To date, using SIMS imaging to map mammalian cells has yielded only modest success. To get to the interesting stuff inside the cell, the beam must first blast away the outer cell membrane. Like using a pickax to uncover a fossil, the beam often digs unevenly or too deeply and can damage or destroy the complex molecules and structures inside. The NIST/NCI team tried something more surgical. They first freeze-dried the cell in a manner that prevented its membrane from rupturing and then gently milled the top off the cell with a more powerful, more precisely controlled focused ion beam (FIB) that can skim across the cell at a specified depth. The interior of the cell is left exposed and as close to its natural state as possible for the SIMS beam. "In effect, we get a new, extremely data-rich surface for analysis," says team leader Christopher Szakal.
In a recently published proof-of-concept experiment,* the NIST/NCI researchers applied their method to samples from the HeLa immortal human cancer cell line.
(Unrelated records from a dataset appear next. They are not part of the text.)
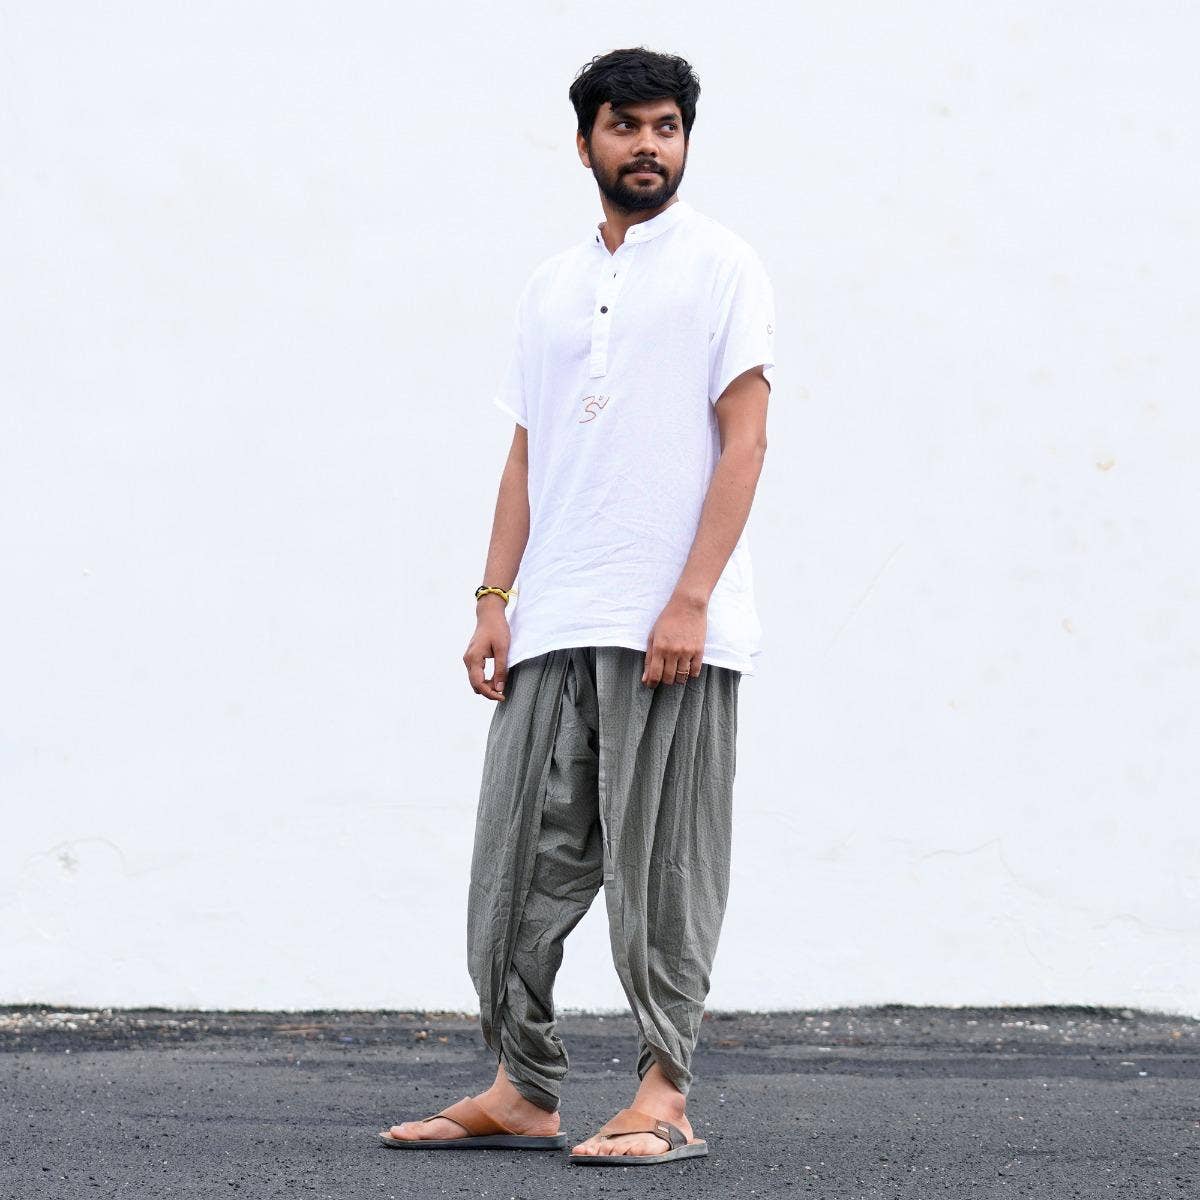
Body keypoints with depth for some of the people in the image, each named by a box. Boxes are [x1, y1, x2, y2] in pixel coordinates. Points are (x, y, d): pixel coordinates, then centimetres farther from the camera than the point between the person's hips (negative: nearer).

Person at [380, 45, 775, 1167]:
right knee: (524, 856, 4)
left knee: (661, 873, -3)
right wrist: (495, 596, 8)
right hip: (552, 625, 6)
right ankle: (520, 1091, 12)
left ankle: (663, 1097, 3)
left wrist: (691, 600, -15)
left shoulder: (721, 266, 1)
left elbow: (743, 440, -6)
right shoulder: (550, 286, 18)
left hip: (673, 627, -5)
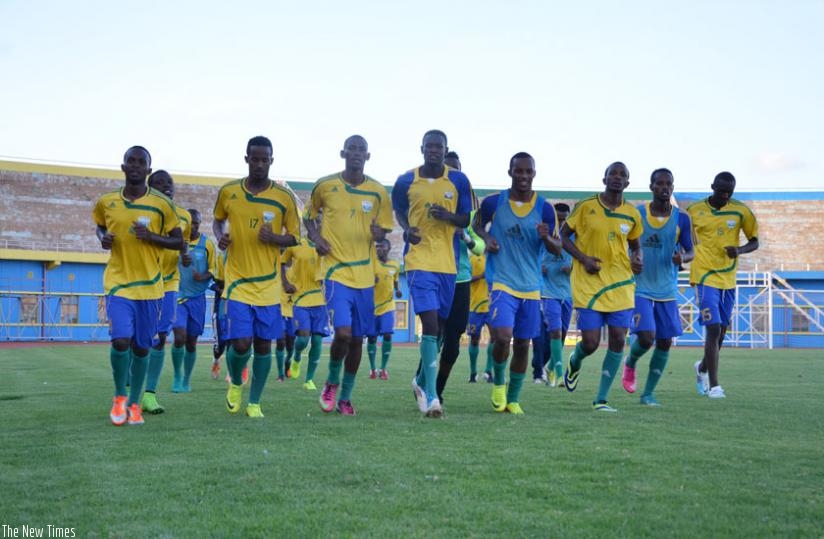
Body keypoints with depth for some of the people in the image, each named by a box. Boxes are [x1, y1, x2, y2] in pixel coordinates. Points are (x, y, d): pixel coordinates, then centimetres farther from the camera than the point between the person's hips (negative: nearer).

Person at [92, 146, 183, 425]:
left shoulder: (161, 204, -4)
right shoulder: (106, 202, 1)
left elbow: (178, 241, 1)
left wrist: (151, 237, -16)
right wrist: (103, 239, -1)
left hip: (149, 285, 0)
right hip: (118, 282, 0)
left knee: (141, 346, 7)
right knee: (121, 340, -15)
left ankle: (134, 403, 23)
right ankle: (119, 396, 9)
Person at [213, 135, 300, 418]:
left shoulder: (284, 197, -2)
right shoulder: (227, 192, 0)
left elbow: (293, 236, 5)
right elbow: (218, 220, 18)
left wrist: (273, 238, -16)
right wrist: (220, 236, -4)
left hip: (269, 285, 1)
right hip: (238, 282, -1)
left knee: (263, 344, 5)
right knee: (241, 343, -10)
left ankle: (254, 402, 22)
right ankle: (235, 383, 23)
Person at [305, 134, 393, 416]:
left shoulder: (378, 192, 4)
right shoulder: (324, 186, 0)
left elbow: (384, 230, 12)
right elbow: (309, 216, 14)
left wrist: (378, 234, -11)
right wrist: (316, 238, -5)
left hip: (365, 275, 3)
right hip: (336, 271, -3)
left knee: (357, 338, 8)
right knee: (343, 332, -17)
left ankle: (345, 396, 24)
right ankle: (331, 382, 11)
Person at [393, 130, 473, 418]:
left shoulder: (458, 181, 3)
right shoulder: (406, 181, 2)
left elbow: (466, 219, 5)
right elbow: (399, 211, 17)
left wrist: (447, 216, -16)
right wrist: (407, 229, -4)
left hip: (448, 262, 3)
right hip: (419, 259, -3)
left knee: (439, 324, 12)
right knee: (430, 321, -17)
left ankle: (422, 381, 34)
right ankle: (431, 395, -16)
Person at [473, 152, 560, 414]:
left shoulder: (545, 208, 0)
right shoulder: (493, 202, -2)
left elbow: (557, 249, 2)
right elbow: (477, 224, 17)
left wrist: (546, 238, -20)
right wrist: (487, 238, -5)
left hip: (531, 286, 3)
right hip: (501, 281, -3)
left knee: (522, 344, 8)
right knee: (502, 337, -20)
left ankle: (513, 399, 25)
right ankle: (498, 382, 10)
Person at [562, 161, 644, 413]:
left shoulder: (632, 214, 6)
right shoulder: (585, 206, -3)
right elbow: (563, 235, 3)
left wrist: (638, 259, -3)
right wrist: (583, 258, -11)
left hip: (621, 285, 3)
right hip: (588, 284, -3)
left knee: (618, 340, -4)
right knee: (590, 342, -6)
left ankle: (601, 399, 6)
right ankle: (574, 362, 32)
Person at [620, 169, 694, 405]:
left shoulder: (681, 219, -1)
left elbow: (690, 251, 7)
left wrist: (682, 257, -14)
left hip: (667, 291, 3)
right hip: (640, 288, -3)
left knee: (665, 342, 3)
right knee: (646, 337, -16)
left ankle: (648, 393, 18)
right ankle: (630, 363, 19)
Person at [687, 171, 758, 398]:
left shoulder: (741, 211, 0)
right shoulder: (694, 210, -3)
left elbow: (754, 242, 6)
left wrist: (740, 250, -14)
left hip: (728, 279, 4)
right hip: (705, 277, -3)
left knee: (721, 331, 13)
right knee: (713, 329, -14)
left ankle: (702, 368, 40)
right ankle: (714, 385, -9)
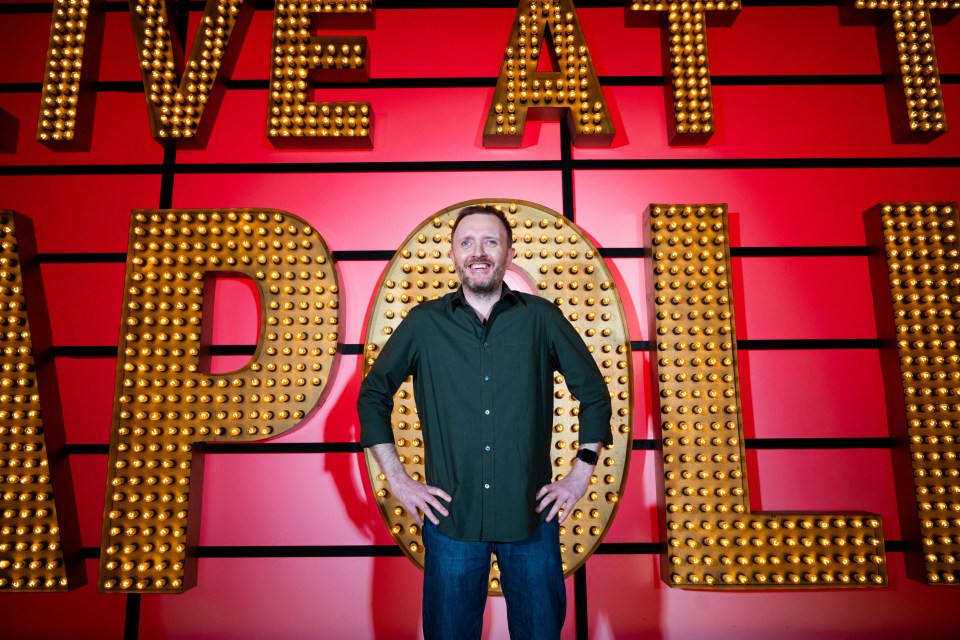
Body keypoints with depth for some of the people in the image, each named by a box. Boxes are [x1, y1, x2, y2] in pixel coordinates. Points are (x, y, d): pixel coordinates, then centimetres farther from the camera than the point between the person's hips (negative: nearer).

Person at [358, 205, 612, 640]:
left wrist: (581, 474, 2)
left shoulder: (541, 318, -1)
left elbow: (593, 392, 7)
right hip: (451, 519, 0)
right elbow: (373, 394, 7)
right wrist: (397, 478, 1)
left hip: (532, 518, 0)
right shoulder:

Specific chemical signals were mapped across the region sliced open by the FIB, yielding images of the cell structures they define at resolutions better than a micrometer (millionth of a meter). For example, spectral maps of phospholipids were used to produce two-dimensional views of cell membranes.
The next step, Szakal says, is to show that the FIB can cleanly slice more than just the top layer off of a cell. "If we can use the FIB-SIMS method to chemically map successive layers of a cell, we'll be able to get three-dimensional images of the cell's components," he explains.
Additionally, the NIST/NCI team is developing mathematical algorithms to enhance and improve the images produced by its new system. The researchers hope that the technique will eventually enable diagnosticians to spot early changes in cell structure that could indicate a move toward abnormality (such as an enlargement of the nuclear membrane) or detect the initial presence of biomarkers, chemical species that can potentially be used to monitor the growth of specific cancers.